◆ Yapılacak İş
Metin parçasındaki açıklamaya göre ölümlerle ilgili en kapsamlı incelemeyi kim yaptı?

◆ Metin Parçası
════════════════════

Utku Çakırözer, sürecin ihmallerle dolu olduğunu belirterek Türk Tabipleri Birliği heyetinin bulgularının savcılık tarafından dikkate alınmadığını ifade etti. Çakırözer, “Bu süreçte maalesef ölümlerle ilgili en kapsamlı incelemeyi Türk Tabipleri Birliği'nin görevlendirerek Eskişehir'e gönderdiği heyet yaptı. Maalesef üzülerek ifade ediyorum Türk Tabipleri Birliği heyetinin üzerinde durduğu sorguladığı bakılsın incelensin açıklığa kavuşturulsun dediği hiçbir husus üzülerek ifade ediyorum ki savcılık tarafından Afyonkarahisar'da yürütülen savcılık tarafından sorgulanmamış bile. En ufak bir şüphe dahi akıllarından geçmemiş” ifadelerini kullandı.

════════════════════

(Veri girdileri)
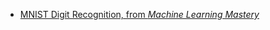 * [MNIST Digit Recognition, from _Machine Learning Mastery_](https://machinelearningmastery.com/handwritten-digit-recognition-using-convolutional-neural-networks-python-keras/)
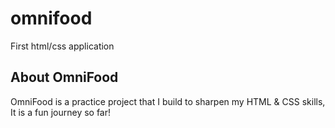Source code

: # omnifood

First html/css application

## About OmniFood

OmniFood is a practice project that I build to sharpen my HTML & CSS skills, It is a fun journey so far!
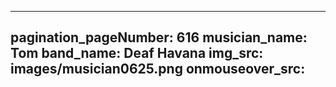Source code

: ------
pagination_pageNumber: 616
musician_name: Tom
band_name: Deaf Havana
img_src: images/musician0625.png
onmouseover_src: 
------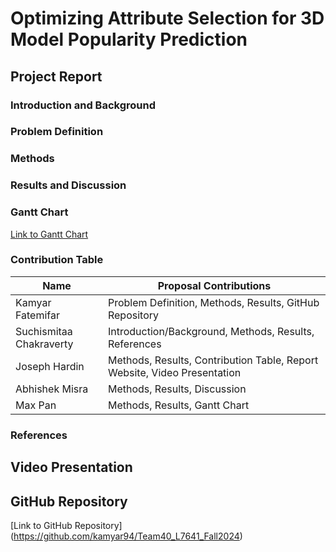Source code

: # Optimizing Attribute Selection for 3D Model Popularity Prediction
## Project Report
### Introduction and Background


### Problem Definition


### Methods


### Results and Discussion


### Gantt Chart
<a href="www.google.com"> Link to Gantt Chart </a>

### Contribution Table

| Name | Proposal Contributions |
|------|------------------------|
| Kamyar Fatemifar | Problem Definition, Methods, Results, GitHub Repository |
| Suchismitaa Chakraverty | Introduction/Background, Methods, Results, References |
| Joseph Hardin | Methods, Results, Contribution Table, Report Website, Video Presentation |
| Abhishek Misra | Methods, Results, Discussion |
| Max Pan | Methods, Results, Gantt Chart |

### References


## Video Presentation

## GitHub Repository
[Link to GitHub Repository] (https://github.com/kamyar94/Team40_L7641_Fall2024)
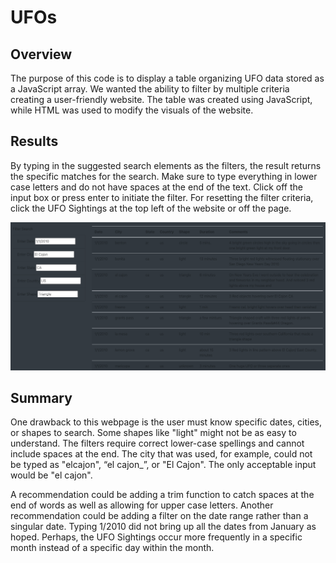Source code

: # UFOs

## Overview
The purpose of this code is to display a table organizing UFO data stored as a JavaScript array. We wanted the ability to filter by multiple criteria creating a user-friendly website. The table was created using JavaScript, while HTML was used to modify the visuals of the website.

## Results
By typing in the suggested search elements as the filters, the result returns the specific matches for the search. Make sure to type everything in lower case letters and do not have spaces at the end of the text. Click off the input box or press enter to initiate the filter. For resetting the filter criteria, click the UFO Sightings at the top left of the website or off the page.

![webpage](https://github.com/bmcnair2/UFOs/blob/main/webpage.png)

## Summary
One drawback to this webpage is the user must know specific dates, cities, or shapes to search. Some shapes like "light" might not be as easy to understand. The filters require correct lower-case spellings and cannot include spaces at the end. The city that was used, for example, could not be typed as "elcajon", “el cajon_”, or "El Cajon". The only acceptable input would be "el cajon".

A recommendation could be adding a trim function to catch spaces at the end of words as well as allowing for upper case letters. Another recommendation could be adding a filter on the date range rather than a singular date. Typing 1/2010 did not bring up all the dates from January as hoped. Perhaps, the UFO Sightings occur more frequently in a specific month instead of a specific day within the month.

════════════════════

◆ Alıştırma Yanıtı
Türk Tabipleri Birliği'nin görevlendirerek Eskişehir'e gönderdiği heyet.